By interpreting the best pop songs with such emotional and musical sublimity she elevated popular music itself from something trivial, “vulgar,” and distracting to a vital force in the popular imagination. She is perhaps the definitive icon of swing, torch songs, blue jazz, among other multiple sub-genres. As a songwriter and singer she also forged a distinctly female point of view delightfully accessible to multiple genders. She also made race an integral part of popular music through acknowledging one of humanity’s most inhumane crimes in “Strange Fruit.” Finally, Holiday formed a legendary synergy with her fellow musicians, notably pianist Teddy Wilson and saxophonist Lester Young, that was a blueprint for her vocal followers in jazz who also aspired to be taken serious as jazz musicians themselves.

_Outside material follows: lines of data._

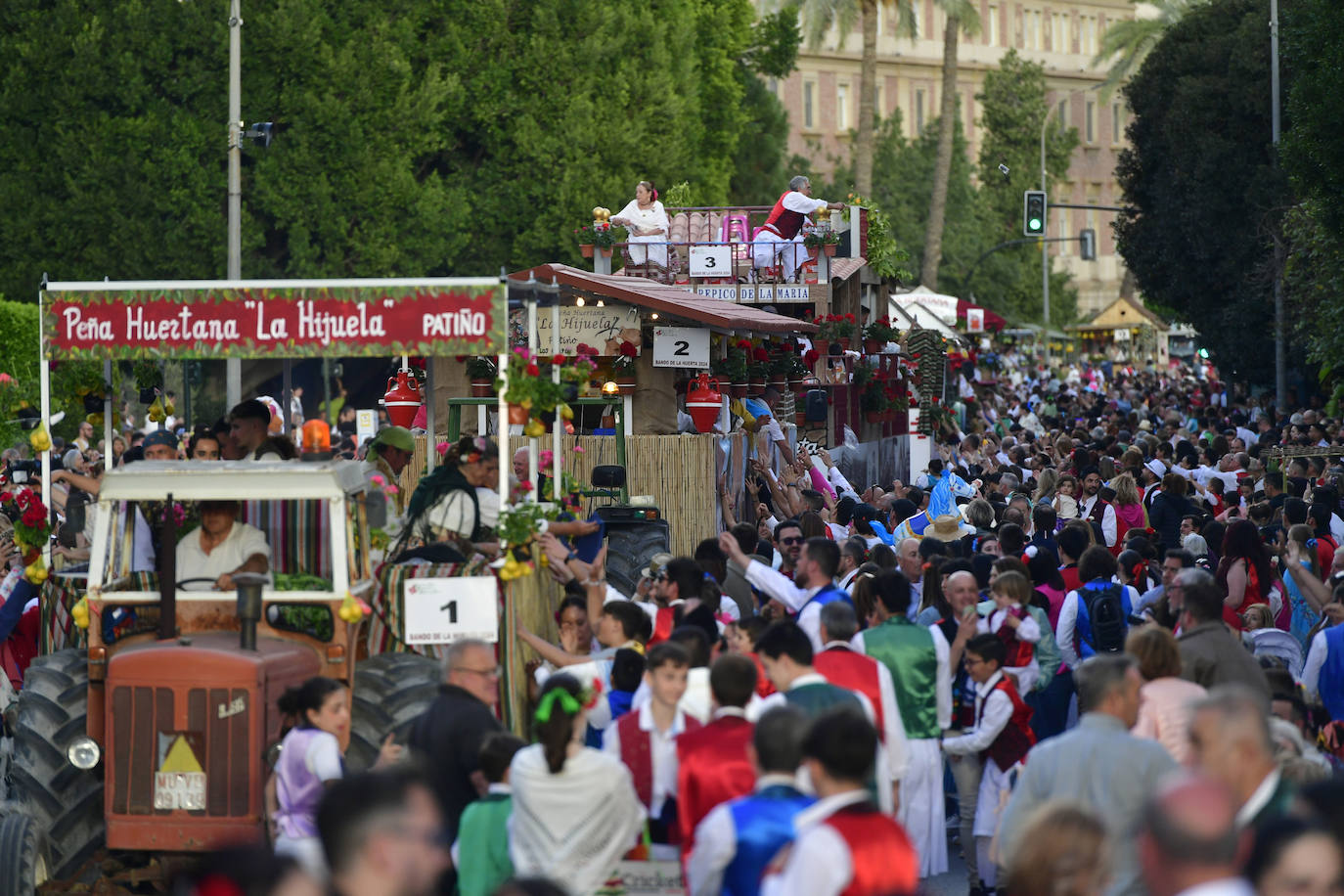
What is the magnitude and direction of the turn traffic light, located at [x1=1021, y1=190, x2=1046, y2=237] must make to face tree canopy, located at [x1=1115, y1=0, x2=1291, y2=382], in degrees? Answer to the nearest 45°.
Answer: approximately 90° to its left

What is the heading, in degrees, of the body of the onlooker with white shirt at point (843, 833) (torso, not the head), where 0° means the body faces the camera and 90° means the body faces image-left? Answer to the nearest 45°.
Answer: approximately 135°

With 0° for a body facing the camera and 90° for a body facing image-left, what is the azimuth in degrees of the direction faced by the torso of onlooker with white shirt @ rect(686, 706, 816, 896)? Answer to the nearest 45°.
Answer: approximately 180°

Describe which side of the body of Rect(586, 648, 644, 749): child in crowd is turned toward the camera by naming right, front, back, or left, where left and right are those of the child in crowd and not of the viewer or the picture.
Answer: back

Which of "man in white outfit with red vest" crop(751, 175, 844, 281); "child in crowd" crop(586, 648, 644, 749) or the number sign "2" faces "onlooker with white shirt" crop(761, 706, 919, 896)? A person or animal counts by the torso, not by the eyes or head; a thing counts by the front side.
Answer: the number sign "2"

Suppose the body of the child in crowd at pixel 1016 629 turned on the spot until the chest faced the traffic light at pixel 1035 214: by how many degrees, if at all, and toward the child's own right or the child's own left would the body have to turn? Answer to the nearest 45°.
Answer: approximately 135° to the child's own right

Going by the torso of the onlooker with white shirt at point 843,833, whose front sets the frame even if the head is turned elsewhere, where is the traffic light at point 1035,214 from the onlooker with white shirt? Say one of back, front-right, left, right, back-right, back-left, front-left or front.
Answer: front-right

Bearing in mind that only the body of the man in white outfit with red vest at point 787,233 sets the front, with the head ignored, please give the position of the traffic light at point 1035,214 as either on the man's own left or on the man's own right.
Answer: on the man's own left

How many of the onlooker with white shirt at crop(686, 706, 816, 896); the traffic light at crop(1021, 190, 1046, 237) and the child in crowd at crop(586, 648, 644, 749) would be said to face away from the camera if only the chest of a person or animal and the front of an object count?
2

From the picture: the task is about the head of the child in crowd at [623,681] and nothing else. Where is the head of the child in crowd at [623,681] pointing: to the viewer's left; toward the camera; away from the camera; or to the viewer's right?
away from the camera

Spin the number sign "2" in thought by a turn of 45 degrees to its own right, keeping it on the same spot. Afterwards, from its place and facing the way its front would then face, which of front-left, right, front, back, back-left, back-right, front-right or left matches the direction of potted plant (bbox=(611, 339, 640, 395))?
right

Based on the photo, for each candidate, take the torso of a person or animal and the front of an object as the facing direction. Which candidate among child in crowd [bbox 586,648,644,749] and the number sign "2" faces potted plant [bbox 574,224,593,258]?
the child in crowd

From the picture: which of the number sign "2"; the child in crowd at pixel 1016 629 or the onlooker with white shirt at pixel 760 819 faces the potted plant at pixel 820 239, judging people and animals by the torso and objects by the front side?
the onlooker with white shirt
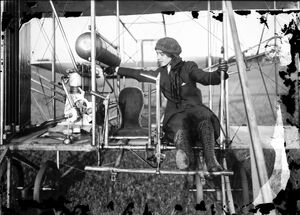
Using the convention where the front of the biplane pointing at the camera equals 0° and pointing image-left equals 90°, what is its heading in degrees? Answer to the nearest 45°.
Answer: approximately 0°
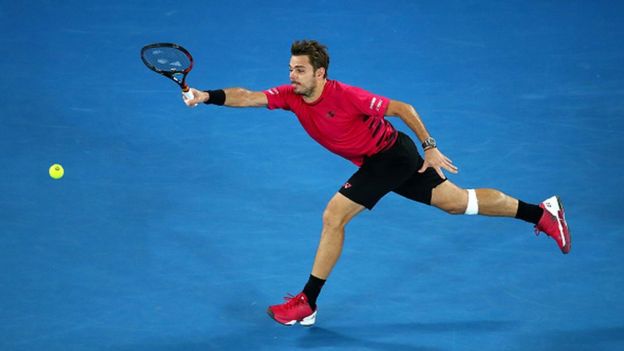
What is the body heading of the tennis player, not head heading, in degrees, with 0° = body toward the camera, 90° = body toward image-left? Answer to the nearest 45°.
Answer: approximately 45°

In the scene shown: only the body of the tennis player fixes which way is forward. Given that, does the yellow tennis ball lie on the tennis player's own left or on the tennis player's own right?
on the tennis player's own right

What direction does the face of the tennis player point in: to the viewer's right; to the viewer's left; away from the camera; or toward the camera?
to the viewer's left
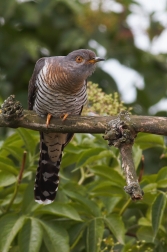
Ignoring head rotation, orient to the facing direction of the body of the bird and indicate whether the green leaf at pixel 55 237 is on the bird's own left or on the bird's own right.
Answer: on the bird's own right

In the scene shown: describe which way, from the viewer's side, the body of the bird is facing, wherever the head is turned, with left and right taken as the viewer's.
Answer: facing the viewer and to the right of the viewer

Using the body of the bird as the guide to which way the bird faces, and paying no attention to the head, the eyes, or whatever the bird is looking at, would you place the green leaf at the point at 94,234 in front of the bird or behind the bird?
in front

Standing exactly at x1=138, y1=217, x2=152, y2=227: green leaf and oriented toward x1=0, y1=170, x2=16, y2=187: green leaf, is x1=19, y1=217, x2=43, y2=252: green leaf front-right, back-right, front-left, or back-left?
front-left

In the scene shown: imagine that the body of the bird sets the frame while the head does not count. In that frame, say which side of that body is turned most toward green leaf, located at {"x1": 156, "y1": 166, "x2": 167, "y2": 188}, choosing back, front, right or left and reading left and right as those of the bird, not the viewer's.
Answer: left

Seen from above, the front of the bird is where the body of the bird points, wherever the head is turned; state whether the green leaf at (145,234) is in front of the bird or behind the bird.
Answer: in front

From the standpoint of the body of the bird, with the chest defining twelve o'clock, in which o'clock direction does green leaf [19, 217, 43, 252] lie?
The green leaf is roughly at 2 o'clock from the bird.
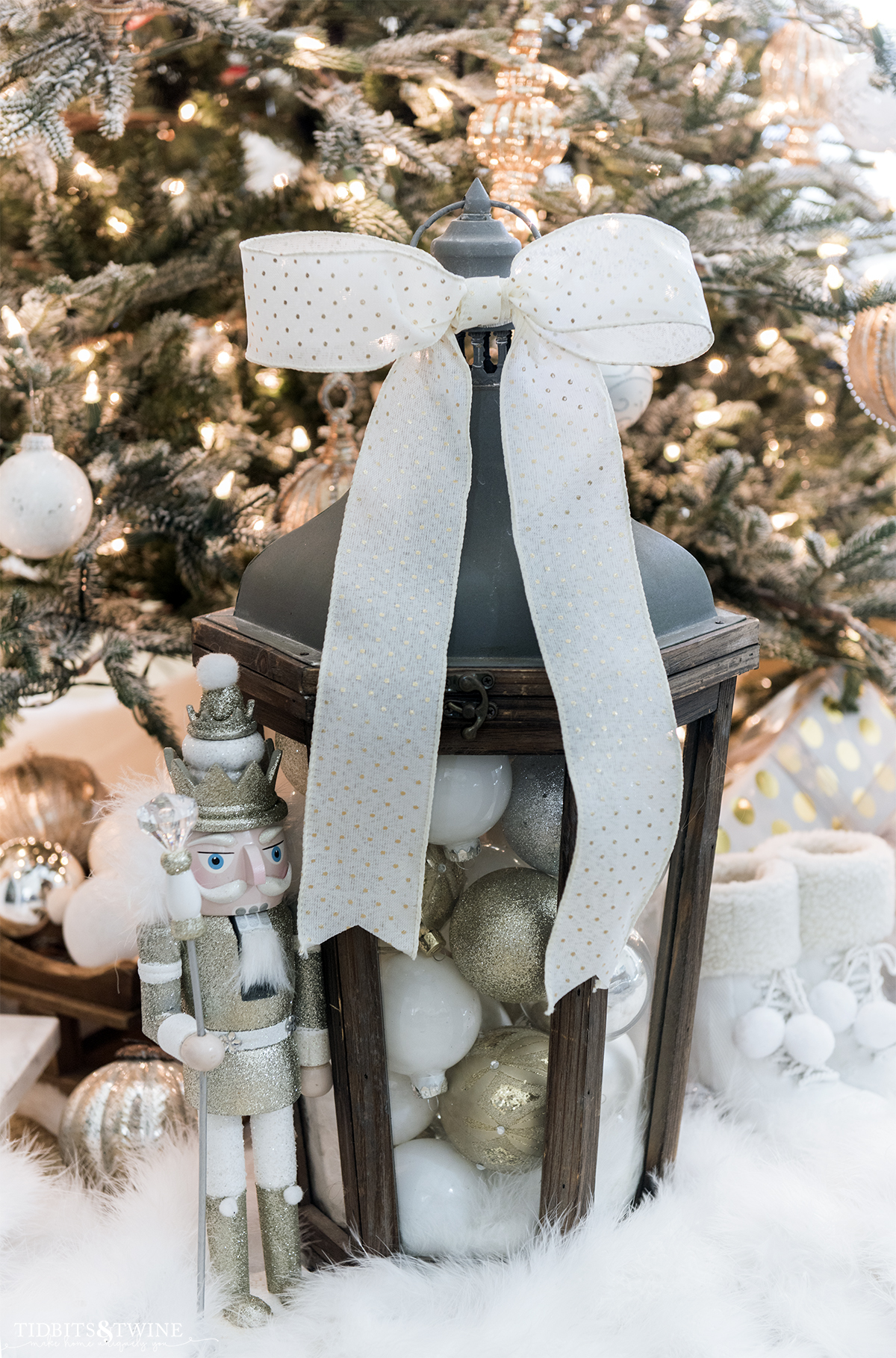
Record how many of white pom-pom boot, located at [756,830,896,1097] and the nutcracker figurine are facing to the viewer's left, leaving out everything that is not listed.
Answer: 0

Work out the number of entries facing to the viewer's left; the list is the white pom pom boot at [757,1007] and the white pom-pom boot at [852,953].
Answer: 0

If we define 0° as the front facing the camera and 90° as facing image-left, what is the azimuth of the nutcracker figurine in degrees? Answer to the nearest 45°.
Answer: approximately 315°
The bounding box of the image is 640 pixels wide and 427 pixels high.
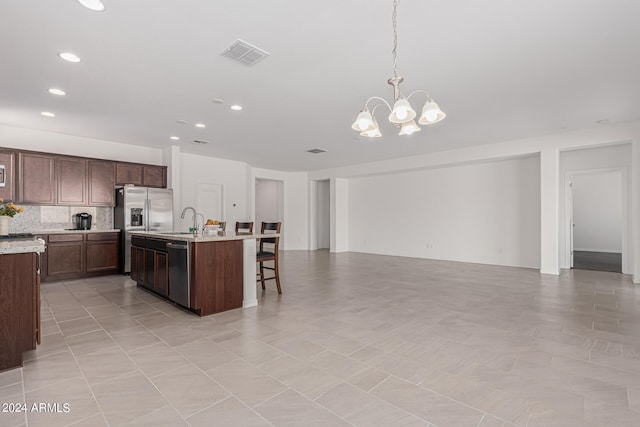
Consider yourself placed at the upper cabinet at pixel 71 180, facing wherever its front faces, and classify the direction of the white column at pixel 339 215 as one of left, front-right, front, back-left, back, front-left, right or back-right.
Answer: left

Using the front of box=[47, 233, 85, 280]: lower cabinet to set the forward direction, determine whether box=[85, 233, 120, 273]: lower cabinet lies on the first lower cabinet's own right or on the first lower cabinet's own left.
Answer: on the first lower cabinet's own left

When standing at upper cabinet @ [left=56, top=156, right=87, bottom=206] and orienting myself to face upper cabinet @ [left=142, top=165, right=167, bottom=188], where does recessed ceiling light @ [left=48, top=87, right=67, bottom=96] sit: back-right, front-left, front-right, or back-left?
back-right

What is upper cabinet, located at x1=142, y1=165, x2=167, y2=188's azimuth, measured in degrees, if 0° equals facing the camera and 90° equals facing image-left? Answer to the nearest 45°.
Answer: approximately 0°

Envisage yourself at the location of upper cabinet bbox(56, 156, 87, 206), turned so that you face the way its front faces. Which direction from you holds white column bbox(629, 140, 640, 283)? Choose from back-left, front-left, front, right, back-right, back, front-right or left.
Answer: front-left

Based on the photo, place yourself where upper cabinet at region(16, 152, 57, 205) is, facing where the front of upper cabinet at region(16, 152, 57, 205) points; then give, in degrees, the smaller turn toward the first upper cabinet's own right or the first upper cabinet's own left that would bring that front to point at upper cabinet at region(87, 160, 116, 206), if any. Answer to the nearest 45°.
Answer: approximately 90° to the first upper cabinet's own left

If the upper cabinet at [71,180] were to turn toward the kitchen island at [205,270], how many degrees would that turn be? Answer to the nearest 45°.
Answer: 0° — it already faces it
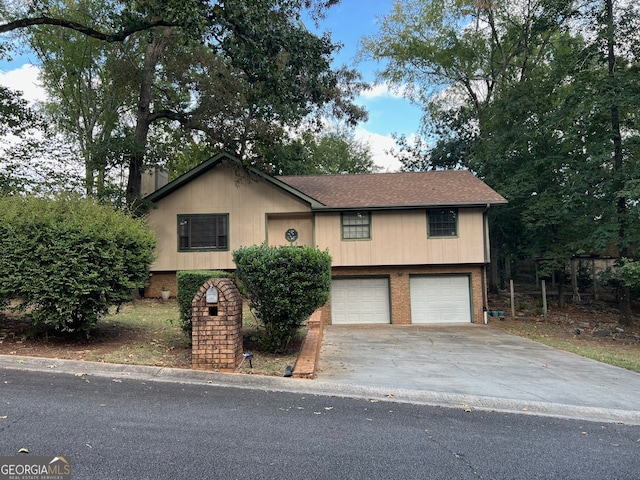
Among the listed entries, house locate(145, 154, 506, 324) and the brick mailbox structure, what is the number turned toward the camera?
2

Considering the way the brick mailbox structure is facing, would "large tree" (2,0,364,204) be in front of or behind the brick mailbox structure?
behind

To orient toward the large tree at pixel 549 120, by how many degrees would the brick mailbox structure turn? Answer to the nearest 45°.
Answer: approximately 135° to its left

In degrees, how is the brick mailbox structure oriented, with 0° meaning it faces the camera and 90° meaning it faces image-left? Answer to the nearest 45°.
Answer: approximately 0°

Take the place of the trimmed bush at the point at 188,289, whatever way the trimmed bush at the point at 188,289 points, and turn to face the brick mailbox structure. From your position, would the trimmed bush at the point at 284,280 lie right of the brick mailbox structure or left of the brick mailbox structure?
left

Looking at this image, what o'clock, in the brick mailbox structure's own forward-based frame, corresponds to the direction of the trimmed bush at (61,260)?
The trimmed bush is roughly at 4 o'clock from the brick mailbox structure.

Holiday is one of the pillars in the American vocal pantheon. The possibility of her living to realize her 100th birthday is a delicious scenario. But, as tragic as her 1959 death was we must remind ourselves that everyday someone is performing in a nightclub, recording in a studio, or mimicking the phrasing on one of her recordings they are saluting her influence. In that sense everyday is a Holiday.